Life Sciences sustainability review

Sustainability is fully embedded in our business strategy, focusing on our customers sustainability expectations and needs, and steering innovation. For Life Sciences, sustainability is about impact, performance and value.

Agriculture

  • Sustainability trends continue to be driven by farm-level impacts, with Regenerative Agriculture becoming increasingly recognised as the future direction of travel for the sector.
  • Emerging regulation continues to reduce chemical inputs driving focus on efficiency, and use of biopesticides whilst improving yields.
  • Microplastic-free seed coatings are gaining traction as regulations tighten, but the shift also highlights the end-of-life impacts of older agricultural inputs. As legacy microplastics linger in soils, the industry is being pushed to consider the full life cycle of seed treatments and other agricultural inputs.

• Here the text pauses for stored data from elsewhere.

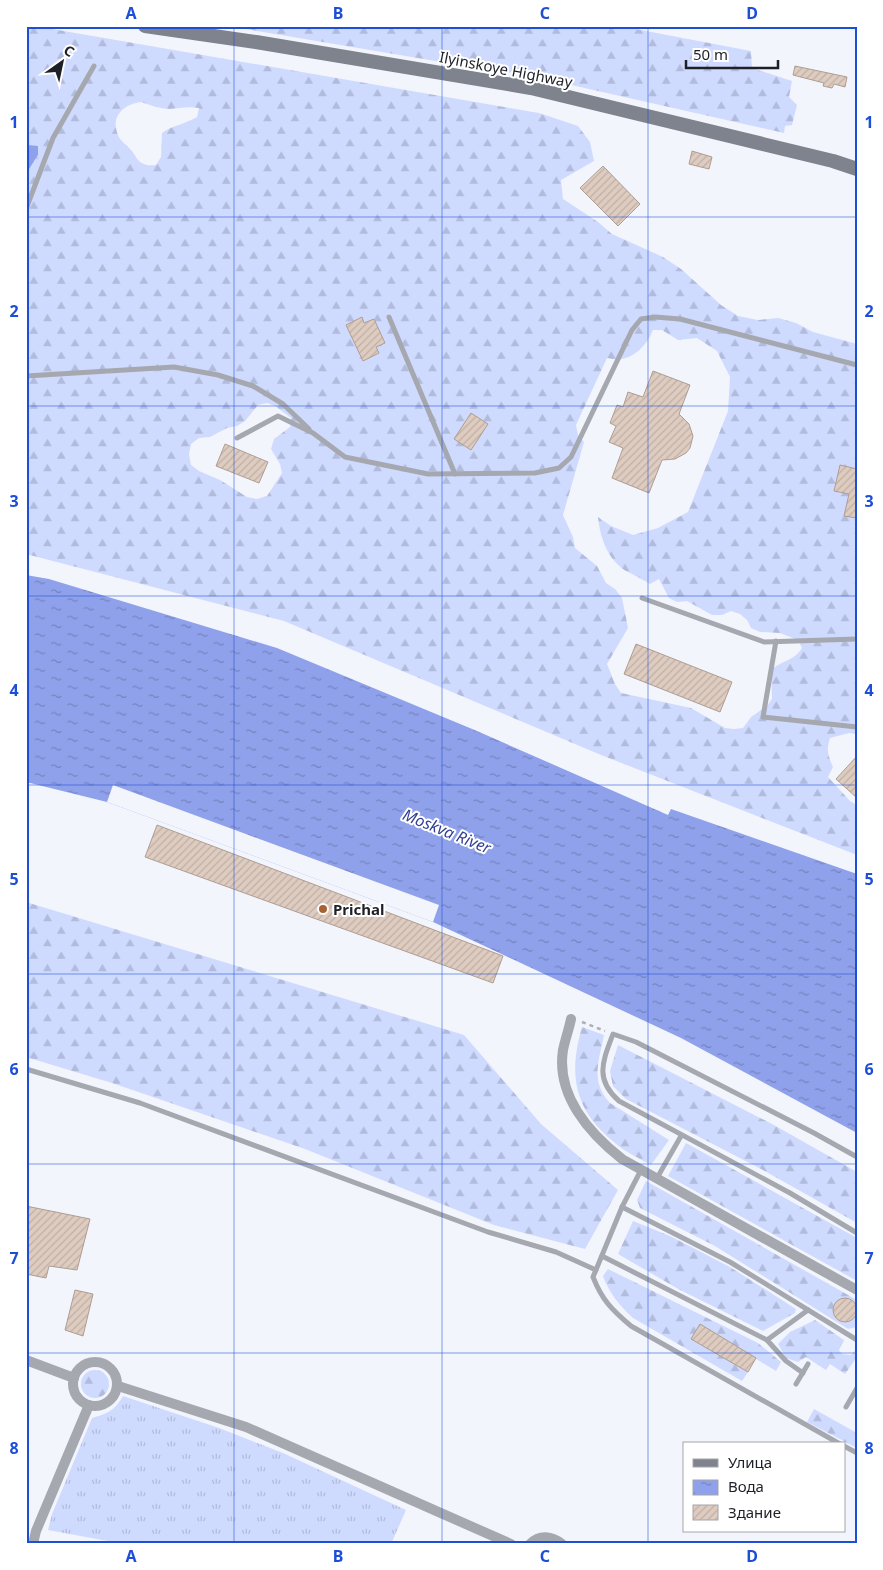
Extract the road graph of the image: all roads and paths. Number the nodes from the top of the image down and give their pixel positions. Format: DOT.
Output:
graph roads {
  1 [pos="145,26"];
  2 [pos="94,66"];
  3 [pos="857,169"];
  4 [pos="26,209"];
  5 [pos="389,318"];
  6 [pos="857,365"];
  7 [pos="26,376"];
  8 [pos="313,433"];
  9 [pos="237,438"];
  10 [pos="455,474"];
  11 [pos="642,598"];
  12 [pos="857,639"];
  13 [pos="776,641"];
  14 [pos="857,727"];
  15 [pos="571,1020"];
  16 [pos="613,1034"];
  17 [pos="26,1069"];
  18 [pos="681,1136"];
  19 [pos="857,1157"];
  20 [pos="642,1170"];
  21 [pos="658,1178"];
  22 [pos="622,1207"];
  23 [pos="857,1233"];
  24 [pos="602,1256"];
  25 [pos="596,1270"];
  26 [pos="857,1290"];
  27 [pos="808,1310"];
  28 [pos="767,1340"];
  29 [pos="857,1340"];
  30 [pos="26,1360"];
  31 [pos="808,1364"];
  32 [pos="803,1373"];
  33 [pos="74,1378"];
  34 [pos="796,1384"];
  35 [pos="118,1386"];
  36 [pos="857,1388"];
  37 [pos="90,1405"];
  38 [pos="846,1407"];
  39 [pos="836,1442"];
  40 [pos="33,1544"];
  41 [pos="510,1544"];
  42 [pos="530,1544"];
  43 [pos="562,1544"];
  1 -- 3 [label="main road, Ilyinskoye Highway"];
  2 -- 4 [label="lane"];
  5 -- 10 [label="lane"];
  6 -- 10 [label="lane"];
  7 -- 8 [label="lane"];
  8 -- 9 [label="lane"];
  8 -- 10 [label="lane"];
  11 -- 13 [label="lane"];
  12 -- 13 [label="lane"];
  13 -- 14 [label="lane"];
  15 -- 16 [label="path"];
  15 -- 20 [label="street"];
  16 -- 18 [label="lane"];
  16 -- 19 [label="lane"];
  17 -- 25 [label="lane"];
  18 -- 21 [label="lane"];
  18 -- 23 [label="lane"];
  20 -- 21 [label="street"];
  20 -- 22 [label="lane"];
  21 -- 26 [label="street"];
  22 -- 24 [label="lane"];
  22 -- 27 [label="lane"];
  24 -- 25 [label="lane"];
  24 -- 28 [label="lane"];
  25 -- 39 [label="lane"];
  27 -- 28 [label="lane"];
  27 -- 29 [label="lane"];
  28 -- 32 [label="lane"];
  30 -- 33 [label="street"];
  31 -- 32 [label="lane"];
  32 -- 34 [label="lane"];
  33 -- 35 [label="street"];
  33 -- 37 [label="street"];
  35 -- 37 [label="street"];
  35 -- 41 [label="street"];
  36 -- 38 [label="lane"];
  37 -- 40 [label="street"];
  42 -- 43 [label="street"];
}
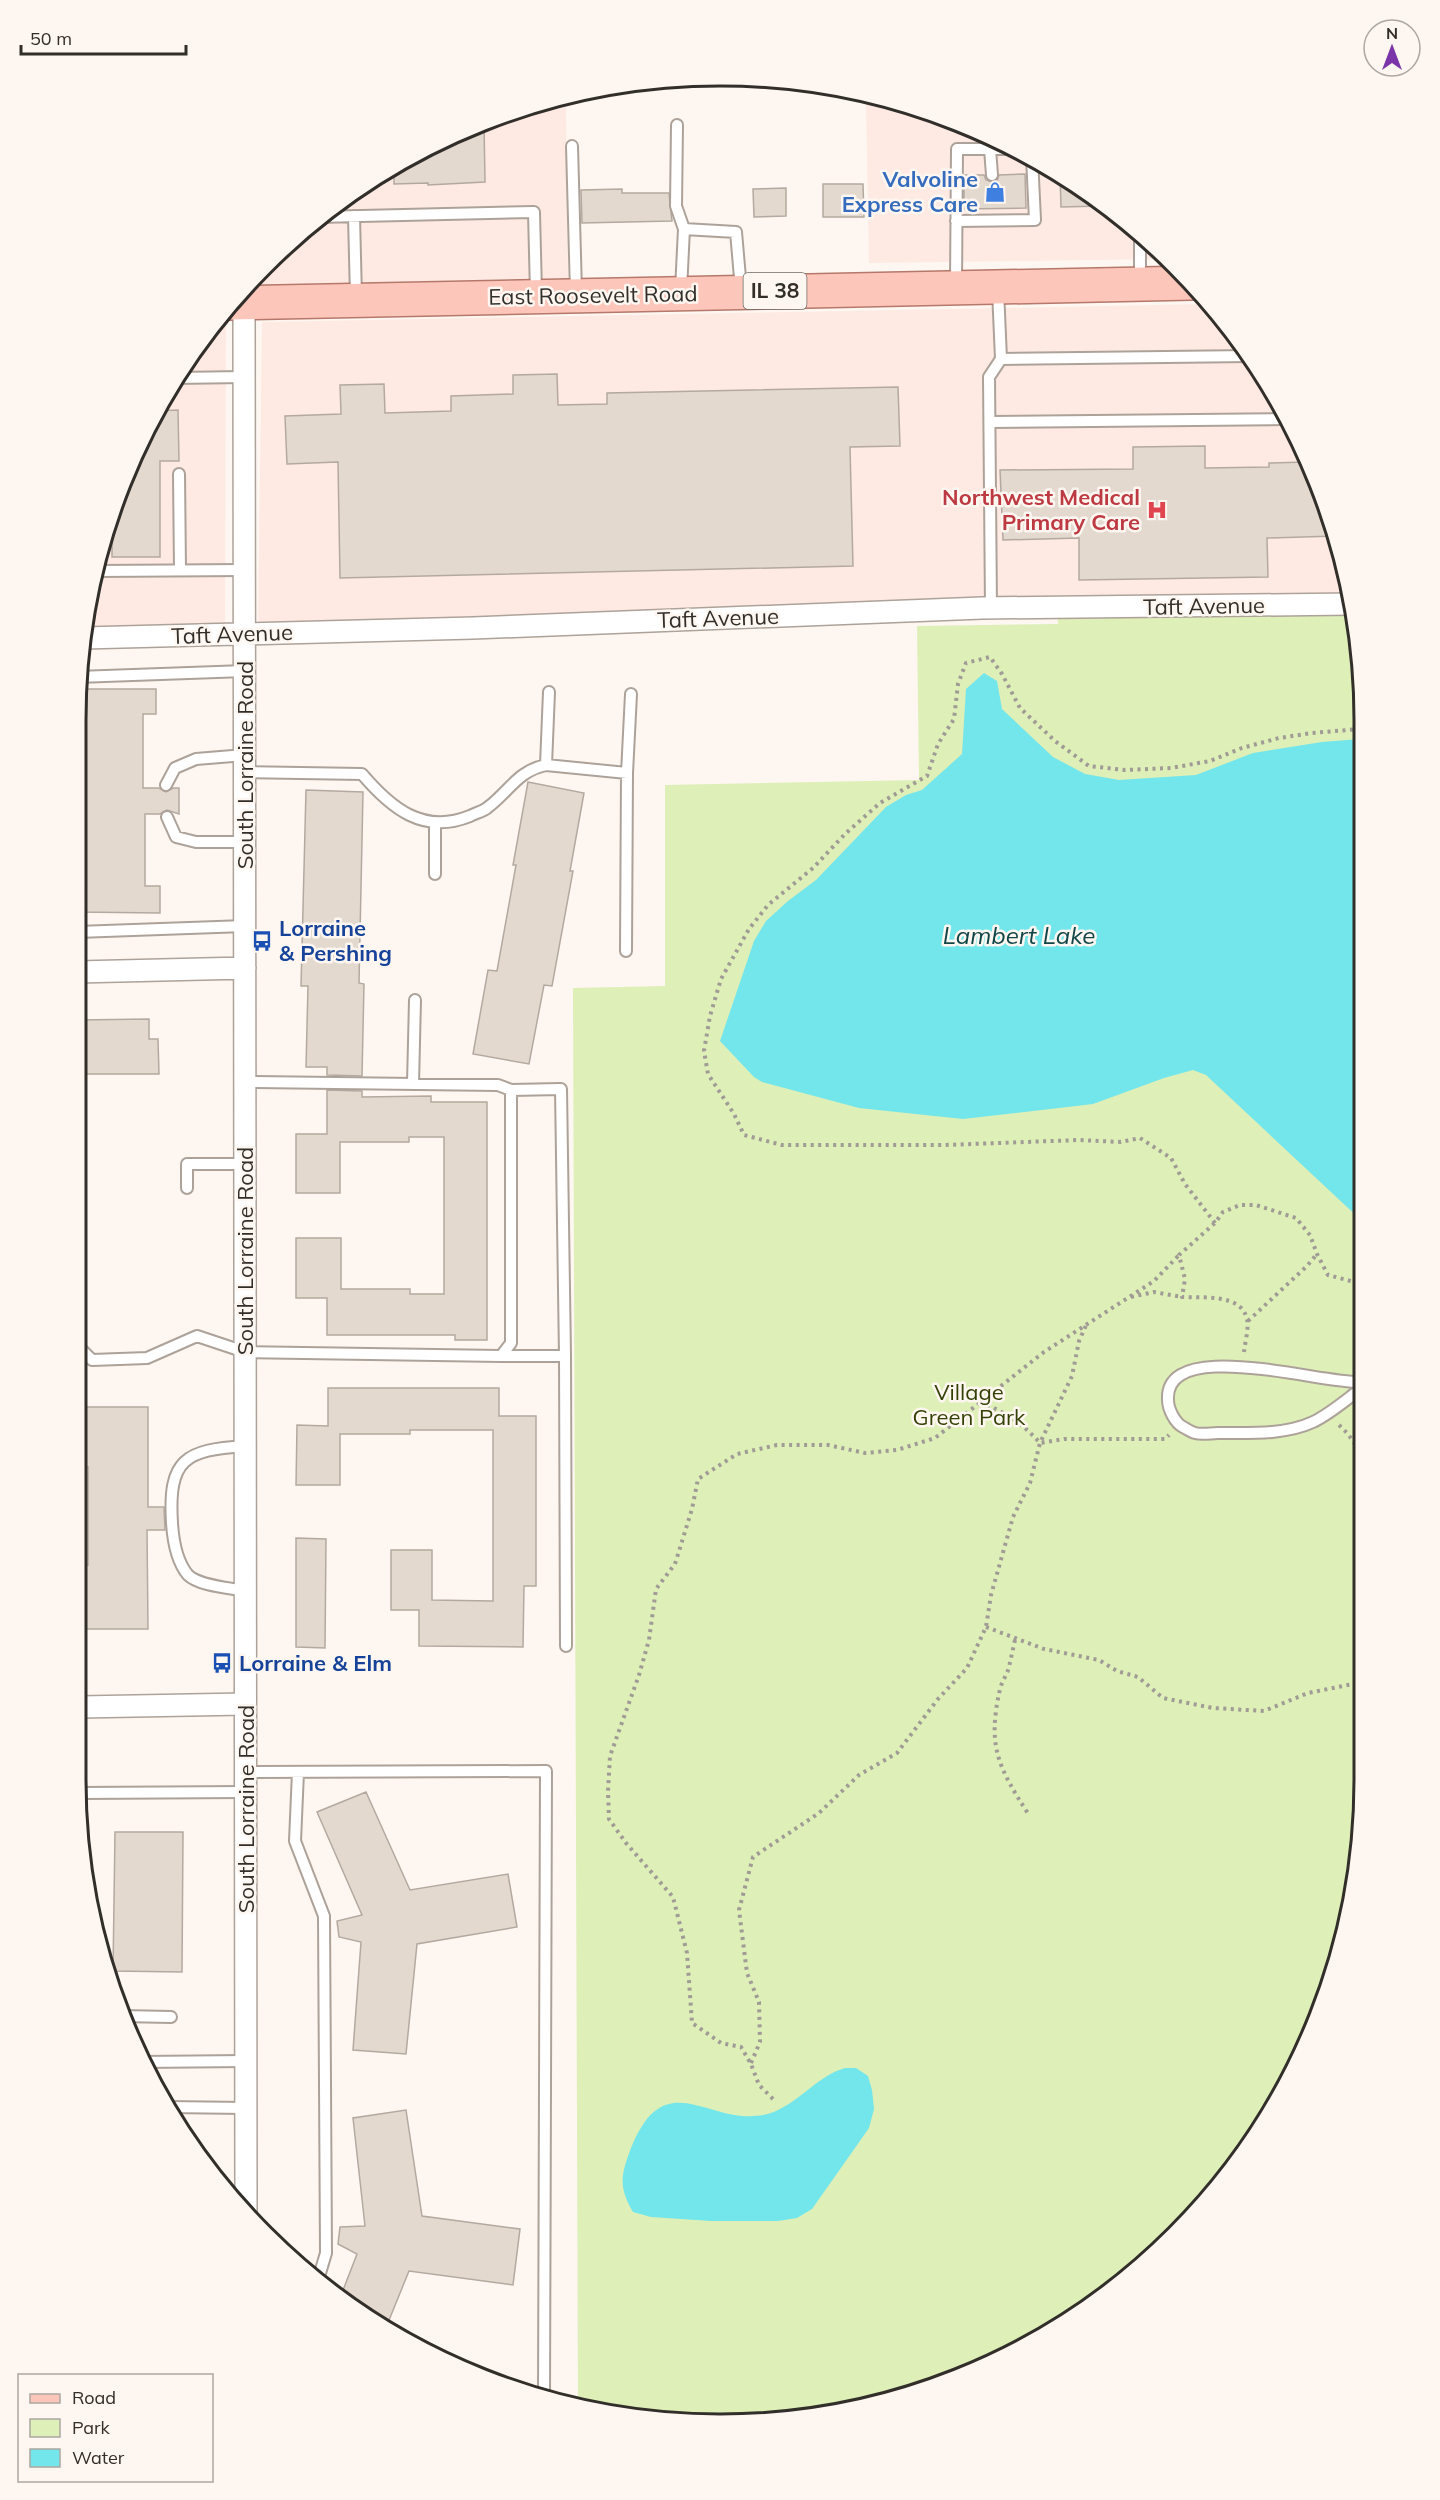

Our Agriculture business has responded by releasing a white paper on Regenerative Agriculture, highlighting the role of science-led innovation by companies like Croda, including biostimulants and microbial solutions, in improving soil health, biodiversity, and carbon capture. Our seed treatment business, Incotec, leads the market on microplastic-free seed treatment for crops and vegetables. We continued engaging with customers to explore opportunities to decarbonise ingredients and formulations, including identifying where reformulation can reduce active use, lowering costs and improving sustainability while maintaining performance.

Pharma

  • We have observed the continuation of clear and bold decarbonisation ambitions and strategies for many drug licence holders. These originator pharmaceutical companies are deepening their climate strategies, both in operations and across their value chains, signalling that decarbonisation is becoming increasingly core to their long-term business model.
  • Continued strong collaboration across the industry driving standards on environmental data and expectation of data sharing most critically as product carbon footprints. Continued strong collaboration across the industry driving minimum sustainability targets for supply chain. Priorities include lowering energy emissions, improving resource efficiency, understanding nature and water impacts, and increasing data sharing for key product carbon footprints.
  • Recognition that change in a highly regulated industry takes time. Focus to 2030 on utilisation of green electricity across supply chain and sharing of data. Acceleration 2030+ on deep decarbonisation and defossiliation of materials and chemicals to meet 2040+ Net Zero commitments.

In pharma, we continue to lead in sustainable vaccine adjuvants, scaling technologies to meet future vaccine demands whilst reducing impacts on biodiversity and improving security of supply. In 2025 our work on sustainable sourced squalene continued, launching cGMP grade material for customer use.